Alignments of sequencing reads to the reference genome were downloaded from ENA, or where needed, were produced by minimap2 for ONT reads and bwa-mem for Illumina reads. We use only primary alignments for each read. In our analysis, we consider a paired read as a single unit with both parts originating in the same variant, and we require that both parts are aligned.

Some mutations tend to occur repeatedly within the virus evolution (homoplasic sites). To avoid confusion between variants, we mask known homoplasic sites [39] and do not consider them in the analysis. Some variants have mutations within primer binding positions. These positions will appear in the reads as matching the primer, not the sequenced sample. Since in most cases, these primers are not trimmed in the underlying data sets, we mask primer positions (ARTIC protocol V3 or V4 as appropriate).

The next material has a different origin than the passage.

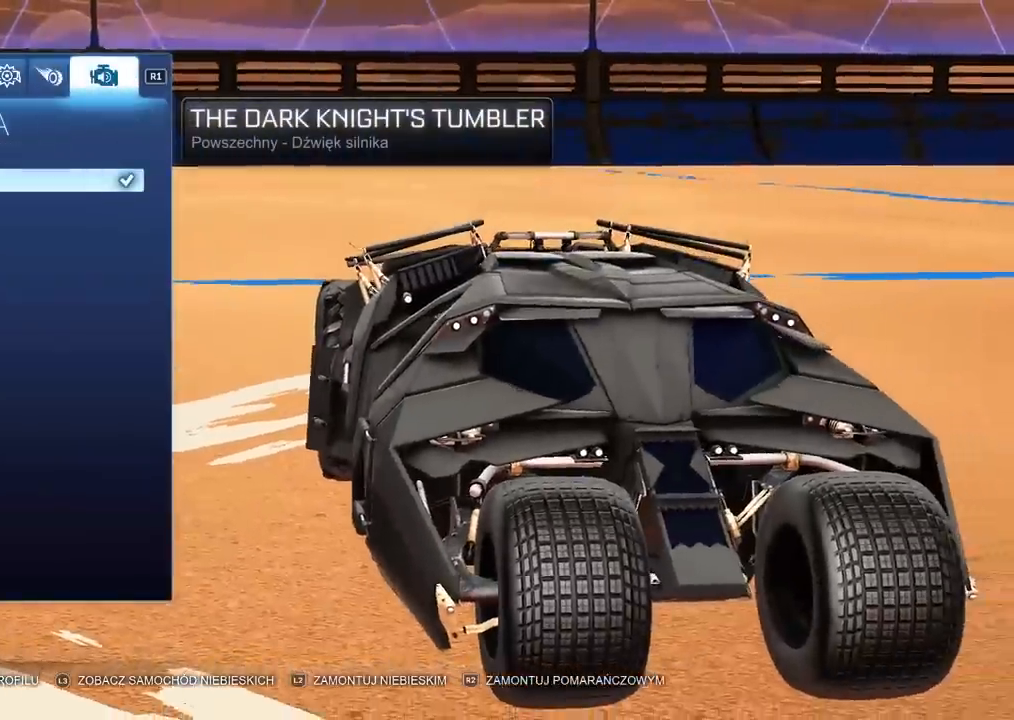
{"buttons": [], "left_stick": "center", "right_stick": "left", "events": [[417, "right_stick", "left"]]}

Baseline method and evaluation

In our experiments, we compare VirPool with an estimator based on median proportions previously used by Rios et al. [21]; similar methods were also used by other studies [20, 22, 23]. For each selected variant, this estimator needs a list of characteristic mutations; we use the lists by Rios et al. [21] from their code repository [40]. The relative frequency of each characteristic mutation is computed among reads aligned to the corresponding position. The resulting estimator of the variant’s proportion is the median of these frequencies. Since the median estimate is computed independently for each variant, it is not guaranteed that proportions of all variants will sum to one. We attribute the remaining probability to the background “other” variant; this can also be a negative number.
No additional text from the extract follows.